### TASK DIRECTIONS
Nothing but the lines from the start of the records through the line that contains "användning, för att" is to be copied, and each is to be copied exactly.

### STUDY MATERIAL
========================
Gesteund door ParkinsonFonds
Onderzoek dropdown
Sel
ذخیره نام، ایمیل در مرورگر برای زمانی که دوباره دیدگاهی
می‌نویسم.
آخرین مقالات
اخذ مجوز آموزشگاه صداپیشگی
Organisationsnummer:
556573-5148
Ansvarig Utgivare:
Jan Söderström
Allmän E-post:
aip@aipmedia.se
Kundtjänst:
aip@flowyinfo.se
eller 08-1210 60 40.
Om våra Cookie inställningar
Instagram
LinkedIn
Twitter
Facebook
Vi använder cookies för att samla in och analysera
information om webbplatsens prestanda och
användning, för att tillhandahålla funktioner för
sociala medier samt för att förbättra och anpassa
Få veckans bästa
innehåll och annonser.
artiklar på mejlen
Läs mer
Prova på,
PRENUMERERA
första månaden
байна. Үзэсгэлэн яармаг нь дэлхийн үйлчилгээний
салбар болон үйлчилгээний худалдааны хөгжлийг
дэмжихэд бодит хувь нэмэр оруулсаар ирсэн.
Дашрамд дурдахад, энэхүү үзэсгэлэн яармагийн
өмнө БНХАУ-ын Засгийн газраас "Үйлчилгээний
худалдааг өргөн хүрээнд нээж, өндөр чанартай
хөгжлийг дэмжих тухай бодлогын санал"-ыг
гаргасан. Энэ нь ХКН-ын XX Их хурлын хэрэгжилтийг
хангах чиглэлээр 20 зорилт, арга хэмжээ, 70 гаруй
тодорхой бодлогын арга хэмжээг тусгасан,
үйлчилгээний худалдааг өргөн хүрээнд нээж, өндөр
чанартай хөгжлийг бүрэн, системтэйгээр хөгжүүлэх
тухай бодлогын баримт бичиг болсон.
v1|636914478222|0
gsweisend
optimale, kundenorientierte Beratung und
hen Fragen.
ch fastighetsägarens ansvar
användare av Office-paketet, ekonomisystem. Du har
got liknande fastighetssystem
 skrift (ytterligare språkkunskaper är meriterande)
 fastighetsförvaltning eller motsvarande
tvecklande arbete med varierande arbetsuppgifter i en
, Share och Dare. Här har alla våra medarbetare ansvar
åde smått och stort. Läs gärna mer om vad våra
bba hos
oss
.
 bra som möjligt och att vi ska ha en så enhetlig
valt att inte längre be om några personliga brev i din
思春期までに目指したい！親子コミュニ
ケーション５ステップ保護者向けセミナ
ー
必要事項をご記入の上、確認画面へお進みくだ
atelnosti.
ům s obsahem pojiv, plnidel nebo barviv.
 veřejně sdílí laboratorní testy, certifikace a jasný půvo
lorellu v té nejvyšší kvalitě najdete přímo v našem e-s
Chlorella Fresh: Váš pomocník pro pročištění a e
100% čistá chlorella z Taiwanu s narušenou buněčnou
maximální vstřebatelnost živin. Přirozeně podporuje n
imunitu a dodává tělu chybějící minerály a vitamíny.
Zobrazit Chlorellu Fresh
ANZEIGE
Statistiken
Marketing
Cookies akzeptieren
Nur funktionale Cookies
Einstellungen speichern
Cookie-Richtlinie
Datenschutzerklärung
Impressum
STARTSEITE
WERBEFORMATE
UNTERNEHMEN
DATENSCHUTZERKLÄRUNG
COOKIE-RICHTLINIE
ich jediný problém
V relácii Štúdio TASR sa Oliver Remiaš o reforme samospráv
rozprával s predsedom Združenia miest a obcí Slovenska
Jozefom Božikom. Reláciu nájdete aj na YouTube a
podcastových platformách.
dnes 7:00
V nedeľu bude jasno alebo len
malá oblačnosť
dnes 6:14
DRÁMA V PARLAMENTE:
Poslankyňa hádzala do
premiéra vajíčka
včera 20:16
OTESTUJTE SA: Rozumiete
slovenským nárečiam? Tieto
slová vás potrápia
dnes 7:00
========================
### YOUR SOLUTION
Gesteund door ParkinsonFonds
Onderzoek dropdown
Sel
ذخیره نام، ایمیل در مرورگر برای زمانی که دوباره دیدگاهی
می‌نویسم.
آخرین مقالات
اخذ مجوز آموزشگاه صداپیشگی
Organisationsnummer:
556573-5148
Ansvarig Utgivare:
Jan Söderström
Allmän E-post:
aip@aipmedia.se
Kundtjänst:
aip@flowyinfo.se
eller 08-1210 60 40.
Om våra Cookie inställningar
Instagram
LinkedIn
Twitter
Facebook
Vi använder cookies för att samla in och analysera
information om webbplatsens prestanda och
användning, för att tillhandahålla funktioner för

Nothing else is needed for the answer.